The market had anything you could have possibly wanted. Rum, cigars, clothes, knick-knacks, internet access (which isn't free, read more on that here), another CADECA (currency exchange center), etc. We bought a number of items and would have liked to have spent more time here. If you've ever wanted to see the world's largest selection of Che Guevera t-shirts, this is your place. More than that though, they had some neat items, and we felt like they were less pushy than in many other countries. This was the place to get some deals. Frankly, it was cleaner, quieter, and there was less pressure than at flea-markets in Miami.
At this point it was time to head back, which we were bummed about, though excited at the proposition of air-conditioning and a shower.
Cuban Immigration & Getting Back on The Ship
Walking back in the terminal building you can now change your money back into whichever currency you prefer (out of the major currencies of course), and there is no tax for turning CUCs back in. Once again this area was quick. After this you go back through security, and then back to passport control where they stamp your passport once again. This whole process was very simple.
Back on Empress
Like that, our time in Cuba (well, at least standing on land in Cuba), was over. We enjoyed sail-away, and have a short video here, but then we had to run in as it started to rain. Better during sail-away than while we were touring.
At this point Larissa and I really needed to relax and shower. After this we headed up to the Windjammer to have an oddly-timed meal which ended up being the first of two dinners. There were roughly five types of hummus, which was awesome, along with corn-chowder, balsamic glazed, veggies, a Cuban vegetable stew, and a number of meats.

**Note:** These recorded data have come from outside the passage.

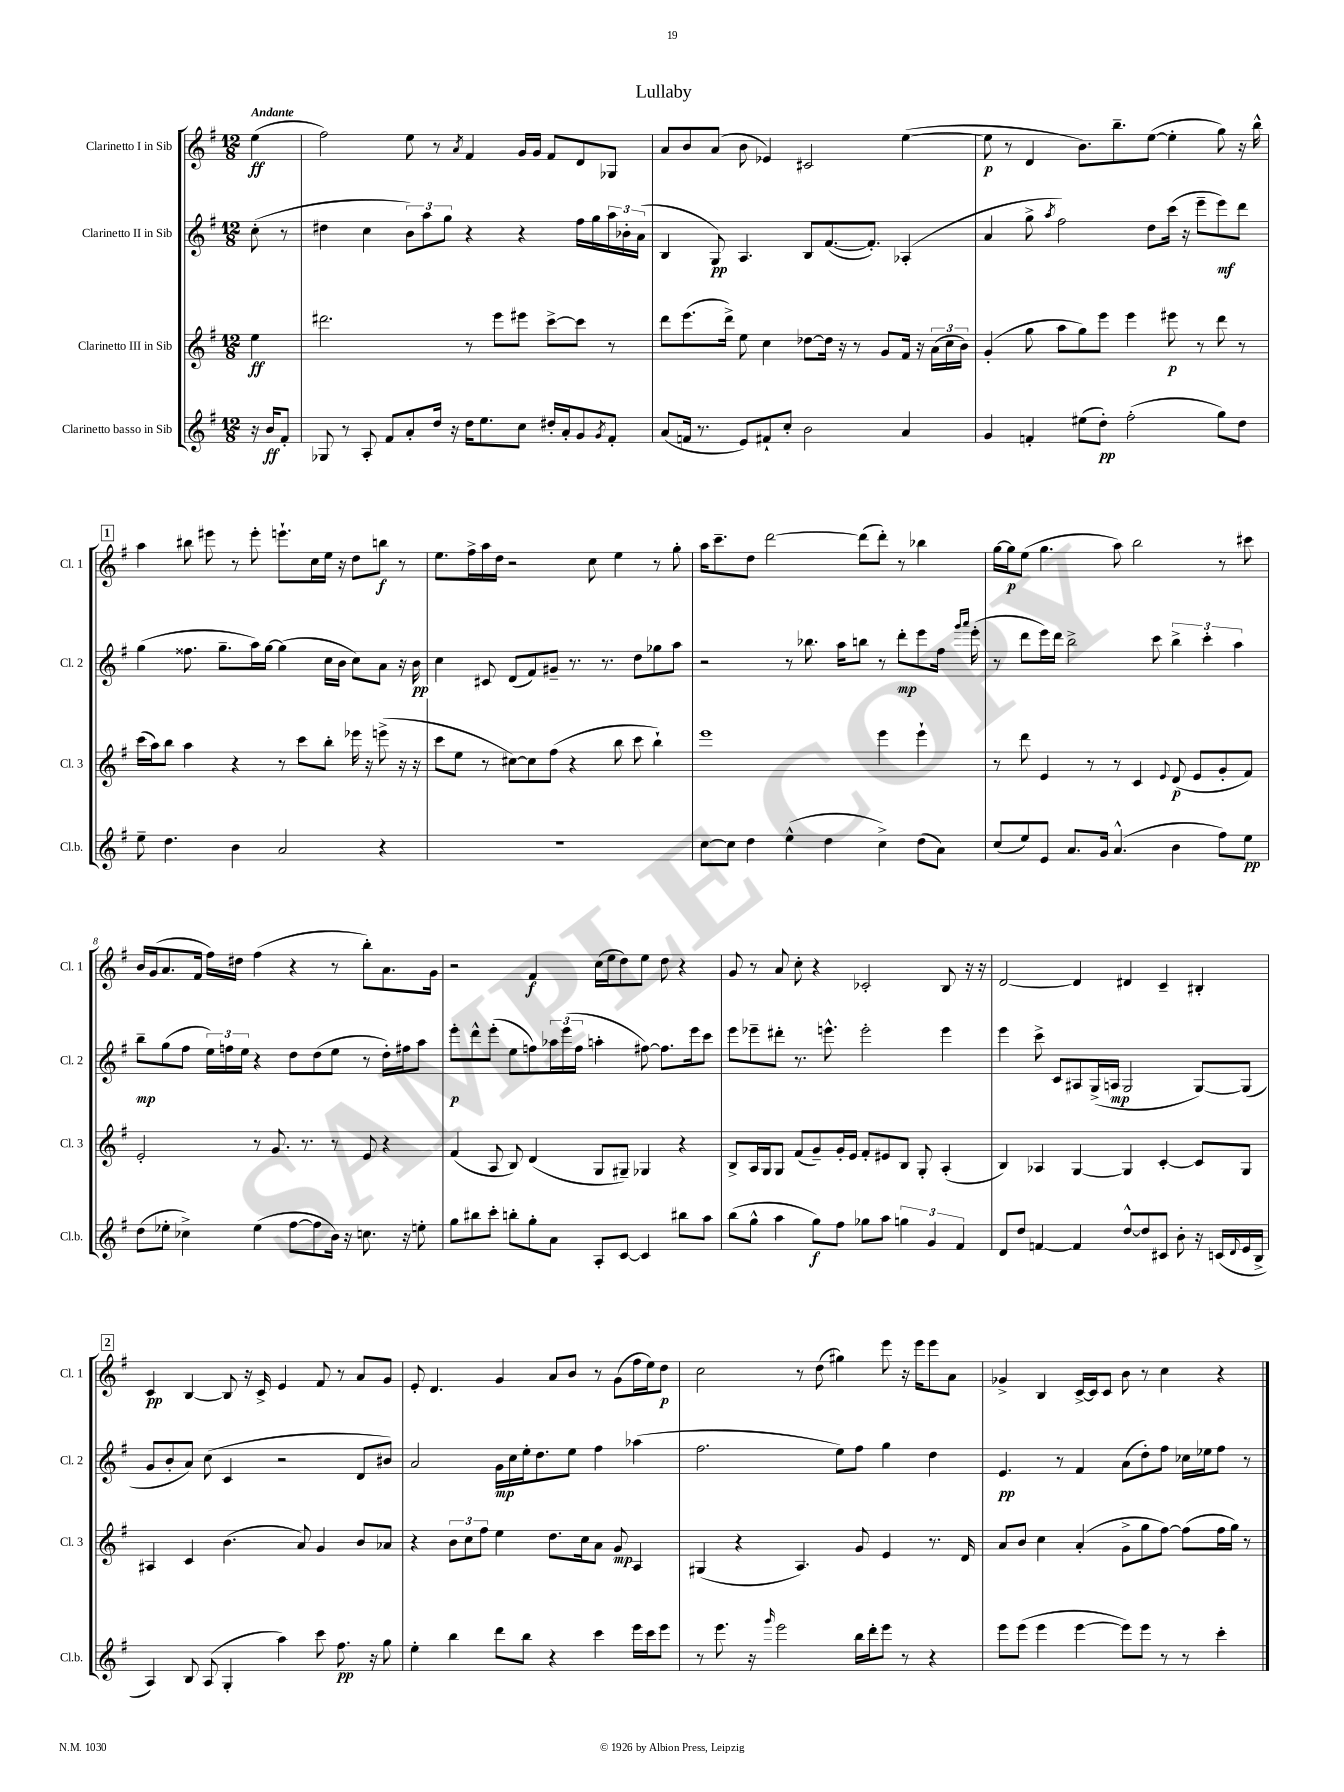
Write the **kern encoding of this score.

**kern	**kern	**kern	**kern
*staff4	*staff3	*staff2	*staff1
*clefG2	*clefG2	*clefG2	*clefG2
*k[f#]	*k[f#]	*k[f#]	*k[f#]
*M12/8	*M12/8	*M12/8	*M12/8
16r	4ee	(8cc'	(4ee
16b	.	.	.
8f#'	.	8r	.
=	=	=	=
8G-	2.ddd#	4dd#	2ff#)
8r	.	.	.
8A'	.	4cc	.
8f#	.	.	.
8a'	.	12b)	8ee
.	.	12aa	.
16dd	.	.	8r
.	.	12gg	.
16r	.	.	.
.	.	.	8qa
16dd	8r	4r	4f#
8.ee	.	.	.
.	8eee	.	.
8cc	8eee#	4r	16g
.	.	.	16g
16dd#'	[8ccc^	.	8f#
16a'	.	.	.
8g	8ccc]	16ff#	8d
.	.	16gg	.
8qg	.	.	.
8f#'	8r	24aa	8G-
.	.	24b-'	.
.	.	(24a	.
=	=	=	=
(8a	8ddd	4B	8a
16f	(8.eee	.	8b
8.r	.	.	.
.	.	8G)	(8a
.	16ddd^)	.	.
8e)	8ee	4.A	8b
8f#`	4cc	.	4e-)
8cc'	.	.	.
2b	[8dd-	8B	2c#
.	16dd-]	([8.f#	.
.	16r	.	.
.	8r	.	.
.	.	8.f#'])	.
.	8g	.	.
4a	16f#	(4A-'	([4ee
.	16r	.	.
.	(24a	.	.
.	24cc	.	.
.	24b)	.	.
=	=	=	=
4g	(4g'	4a	8ee]
.	.	.	8r
4f'	8gg	8gg^	4d
.	.	8qaa	.
.	8aa	2ff#)	.
(8ee#	8gg)	.	8.b)
8dd')	8eee	.	.
.	.	.	8.bb~
(2ff#'	4eee	.	.
.	.	8dd	([8ee
.	8eee#	(16ccc	4ee']
.	.	16r	.
.	8r	8eee~	.
8gg)	8ddd	8eee)	8gg)
8dd	8r	8ddd	16r
.	.	.	16bb^^
=	=	=	=
8ee~	(16ccc	(4gg	4aa
.	16aa)	.	.
4.dd	8bb	.	.
.	4aa	8.ff##	8bb#
.	.	.	8eee#
.	.	8.gg~	.
4b	4r	.	8r
.	.	16aa)	8eee#'
.	.	[16gg	.
2a	8r	(4gg]	8.eee`
.	8ccc	.	.
.	.	.	16cc
.	8bb'	16cc	16ee
.	.	16b	16r
.	16eee-	8cc)	8dd
.	16r	.	.
4r	(8eee^	8a	8bb
.	16r	16r	8r
.	16r	16b	.
=	=	=	=
1.r	8ccc	4cc	8.ee
.	8ee	.	.
.	.	.	16ff#^
.	8r	8c#	16aa
.	.	.	16dd
.	[8cc#)	(8d	2r
.	8cc#]	8f#)	.
.	(8ff#	8g#~	.
.	4r	8.r	.
.	.	.	8cc
.	.	8.r	.
.	8bb	.	4ee
.	8ccc	8dd	.
.	4bb`)	8gg-	8r
.	.	8aa	8gg'
=	=	=	=
[8cc	1eee	2r	16aa
.	.	.	8.ccc~
8cc]	.	.	.
4dd	.	.	8dd
.	.	.	[2ddd
(4ee^^	.	8r	.
.	.	8.bb-	.
4dd	.	.	.
.	.	16aa	.
.	.	8bb	(8ddd]
4cc^)	4eee	8r	8ddd')
.	.	8ddd'	8r
(8dd	4eee`	8eee	4bb-
8a)	.	16ff#	.
.	.	16qqggg	.
.	.	16qqaaa	.
.	.	(16eee'	.
=	=	=	=
(8cc	8r	8r	[16gg
.	.	.	16gg]
8ee)	8ddd	8ddd	(8ee
8e	4e	16eee)	4.gg
.	.	16ddd	.
8.a	.	2bb^	.
.	8r	.	.
16g	.	.	.
(4.a^^	8r	.	8aa)
.	4c	.	2bb
.	.	8ccc	.
.	8qqe	.	.
4b	(8d	6bb^	.
.	8e	.	.
.	.	6ccc'	.
8ff#)	8g'	.	8r
.	.	6aa	.
8ee	8f#)	.	8ccc#
=	=	=	=
(8dd	2e'	8bb~	16b
.	.	.	(16g
8ee-'	.	(8gg	8.a
4cc-^)	.	8ff#	.
.	.	.	16f#
.	.	24ee)	16ff#)
.	.	24ff	.
.	.	.	16dd#
.	.	24ee	.
(4ee-	8r	4r	(4ff#
.	8.g	.	.
[8ff#	.	8dd	4r
.	8.r	.	.
8ff#]	.	(8dd	.
16b)	8r	8ee	8r
16r	.	.	.
8.cc	8e	8r	8bb')
.	4r	16dd')	8.a
16r	.	16ff#	.
8ee'	.	8aa	.
.	.	.	16g
=	=	=	=
8gg	(4f#	8eee'	2r
8bb#	.	8ddd^^	.
8ccc'	8A	(8eee'	.
8bb'	8B)	8ee	.
8gg'	(4d	8ff)	4f#
8a	.	24aa-	.
.	.	(24eee	.
.	.	24ff	.
8A'	8G	4aa'	(16cc
.	.	.	16ee
[8c	8G#~)	.	8dd)
4c]	4G-	[8ff#)	8ee
.	.	8.ff#]	8dd
8bb#	4r	.	4r
.	.	16eee	.
8aa	.	8ccc	.
=	=	=	=
(8bb	8B^	8eee	8g
8gg^^	16A	8eee-~	8r
.	16G	.	.
4aa	8G	8ddd#'	8a
.	(8f#	8.r	8cc'
8gg)	8g~)	.	4r
.	.	8.eee^^	.
8ff#	16g'	.	.
.	16e	.	.
8gg-	8f#'	2eee'	2c-'
8aa	8e#	.	.
6gg	8B	.	.
.	8G'	.	.
6g	.	.	.
.	(4A'	4eee	8B
6f#	.	.	.
.	.	.	16r
.	.	.	16r
=	=	=	=
8d	4B)	4eee	[2d
8dd	.	.	.
[4f	4A-	8ccc^	.
.	.	8c	.
4f]	[4G	8A#	4d]
.	.	(16G^	.
.	.	16A	.
[8dd^^	4G]	2G	4d#
8dd]	.	.	.
8c#	[4c'	.	4c~
8b'	.	.	.
16r	8c]	[8G)	4B#'
(16c	.	.	.
8qqd	.	.	.
16e	8G	(8G]	.
16B^	.	.	.
=	=	=	=
4A)	4A#	8g	4c
.	.	8b'	.
8B	4c	8a)	[4B
(8A	.	(8cc	.
4G'	(4.b	4c	8B]
.	.	.	16r
.	.	.	16c^
4aa)	.	2r	4e
.	8a)	.	.
8ccc	4g	.	8f#
8.ff#	.	.	8r
.	8b	8d	8a
16r	.	.	.
8gg	8a-	8b#)	8g
=	=	=	=
4ee'	4r	2a	8e'
.	.	.	4.d
4bb	12b	.	.
.	12cc	.	.
.	12ff#	.	.
8ddd	4ee	16g	4g
.	.	16cc	.
8bb	.	16ee'	.
.	.	8.dd	.
4r	8.dd	.	8a
.	.	8ee	8b
.	16cc	.	.
4ccc	8a	4ff#	8r
.	8g	.	(8g
16eee	4A	(4aa-	16ff#
16ccc	.	.	16ee)
8eee	.	.	8dd
=	=	=	=
8r	(4G#	2.ff#	2cc
8.eee	.	.	.
.	4r	.	.
16r	.	.	.
16qqggg	.	.	.
2eee	.	.	.
.	4.A)	.	8r
.	.	.	(8dd
.	.	8ee)	4gg#)
16bb	8g	8ff#	.
16ddd'	.	.	.
8eee	4e	4gg	8eee
8r	.	.	16r
.	.	.	16eee
4r	8.r	4dd	8eee
.	.	.	8a
.	16d	.	.
=	=	=	=
8eee	8a	4.e	4g-^
(8eee	8b	.	.
4eee	4cc	.	4B
.	.	8r	.
[4eee	(4a'	4f#	[16c^
.	.	.	16c]
.	.	.	8c
8eee])	8g^	(8a	8b
8eee	8gg	8dd')	8r
8r	[8ff#)	8ff#	4cc
8r	(8ff#]	16cc-	.
.	.	16ee-	.
4ccc'	16ff#	8ff#	4r
.	16gg)	.	.
.	8r	8r	.
==	==	==	==
*-	*-	*-	*-
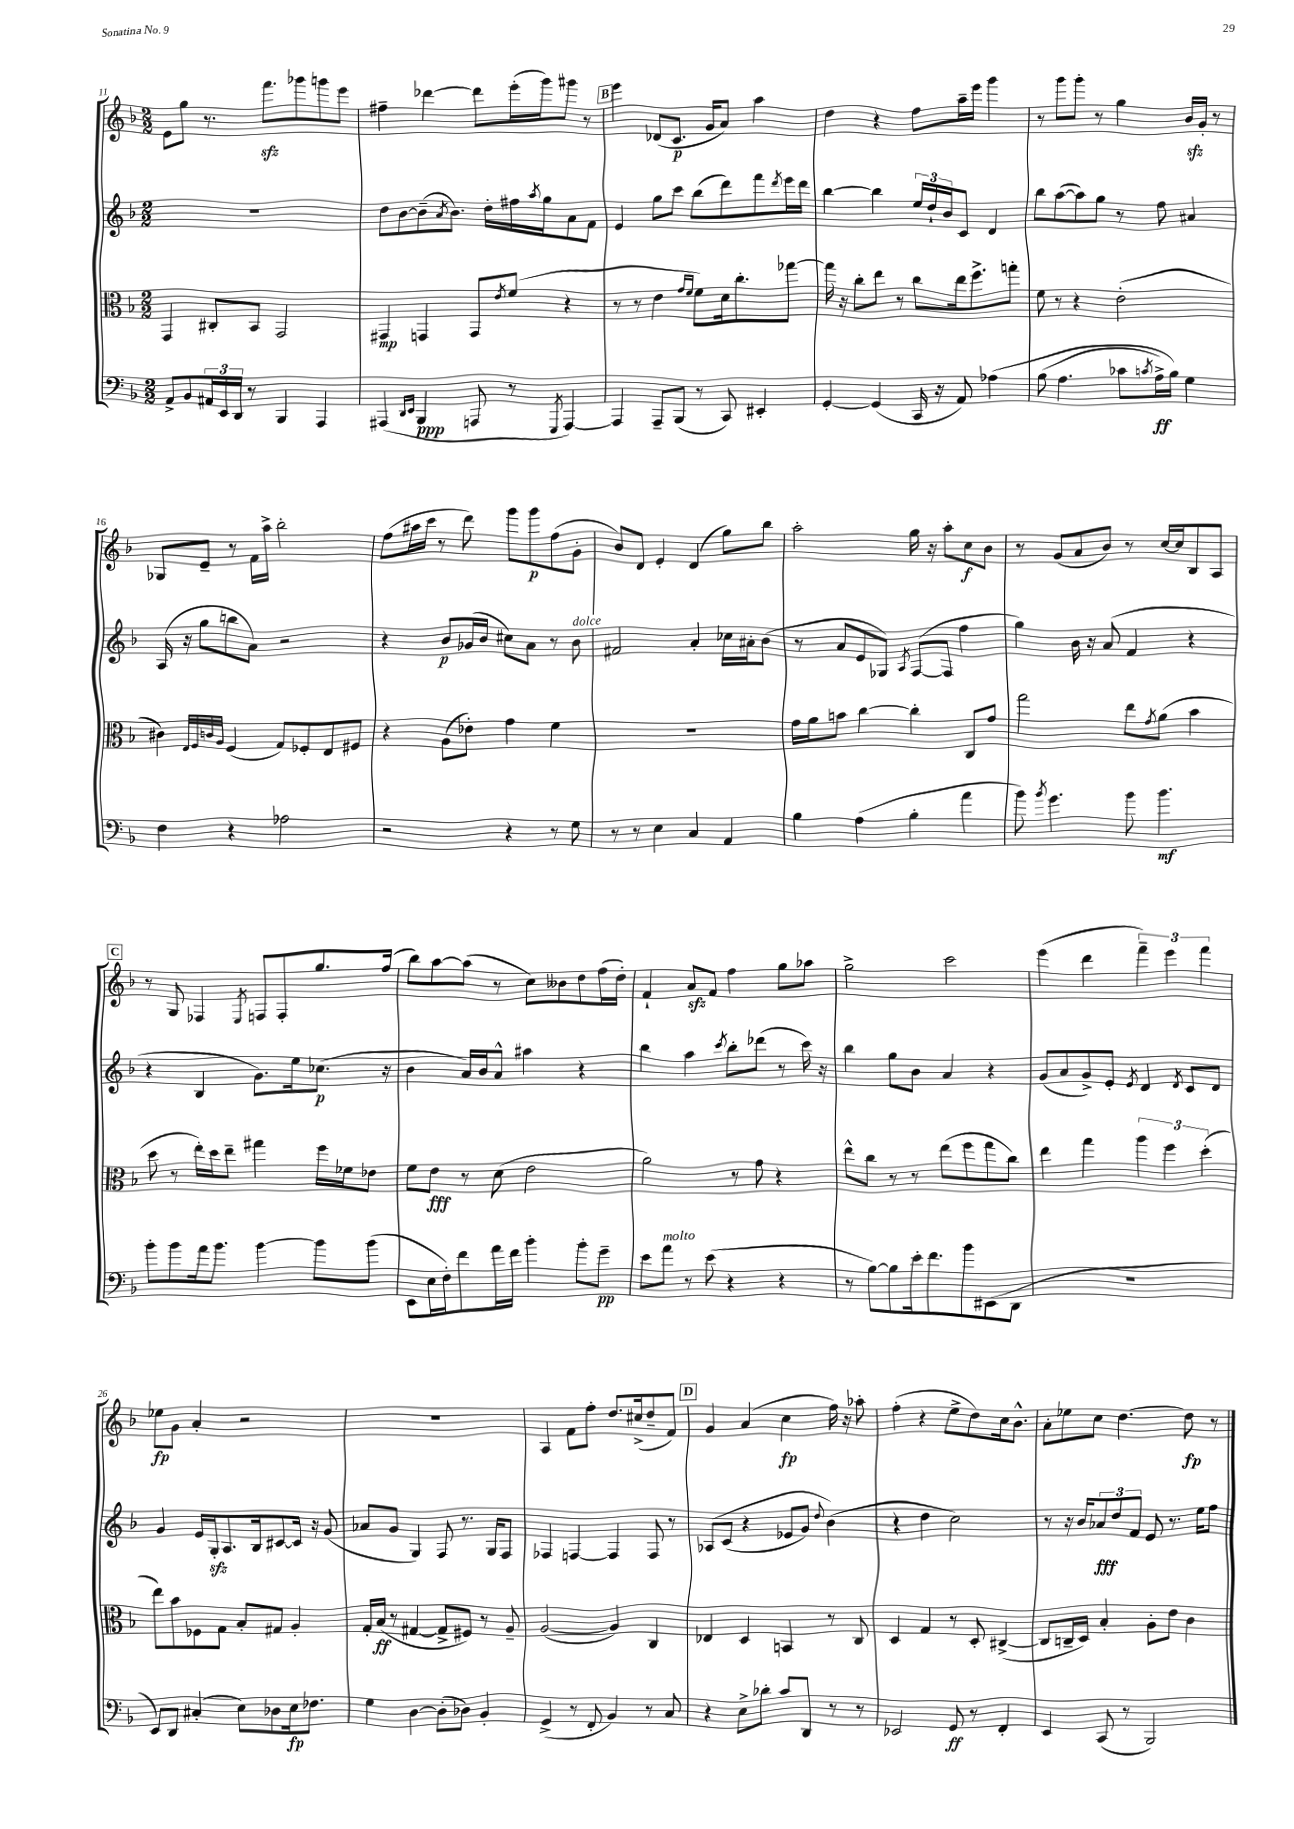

For dinner number two we headed to the main dining room and I had some more vegetarian Indian food, which was good, though not as good as last night. I'm now writing this while having a post-dinner drink or seven in the Schooner Bar. I'm quite tired but we I have a feeling it's going to be a late night based on the crowd and our schedules.
Cozumel has started to feel like a second home to us, so we don't really have plans but are happy to be going. We're scheduled to arrive at 1:00pm, though we're also setting our clocks behind tonight, which makes the odds of a late night all the greater. This late night will make Coz, a great coffee shop in Parque Benito Juarez, all the more delicious.
- Guests walked right onto the ship with liquor from Cuba. I suspect that they'd need to run x-ray to properly find/hold liquor, and because the Cuba government did this right before getting on this ship they didn't want to impost on guests again.
- The process associated with Cuba travel (immigration, currency exchange, etc) was far less burdensome than I'd have guessed.
- There was more construction in Havana than I'd have guessed. Some sponsored by the EU or other governing bodies, others part of Cuban preservation and historic groups or government divisions.
- There are no shortage of cabs or classic cars to get anywhere. Booking ahead is nice, but don't feel you're out of luck if you don't.